## TASK BRIEF
Nothing but the lines from the one containing "neck: (200, 132)" through the end of the data should be output, each reproduced exactly.

## PROVIDED DATA
-=-=-

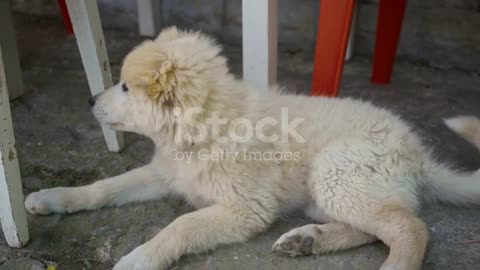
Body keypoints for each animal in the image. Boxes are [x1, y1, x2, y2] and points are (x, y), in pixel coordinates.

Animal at [25, 28, 480, 270]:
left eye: (123, 86)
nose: (88, 101)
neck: (200, 132)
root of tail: (417, 152)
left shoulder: (244, 208)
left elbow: (181, 225)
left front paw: (141, 257)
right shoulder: (163, 173)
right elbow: (104, 187)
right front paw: (52, 197)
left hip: (336, 171)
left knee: (409, 227)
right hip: (331, 191)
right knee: (374, 226)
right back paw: (307, 240)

-=-=-

## RESULT BELOW
neck: (200, 132)
root of tail: (417, 152)
left shoulder: (244, 208)
left elbow: (181, 225)
left front paw: (141, 257)
right shoulder: (163, 173)
right elbow: (104, 187)
right front paw: (52, 197)
left hip: (336, 171)
left knee: (409, 227)
right hip: (331, 191)
right knee: (374, 226)
right back paw: (307, 240)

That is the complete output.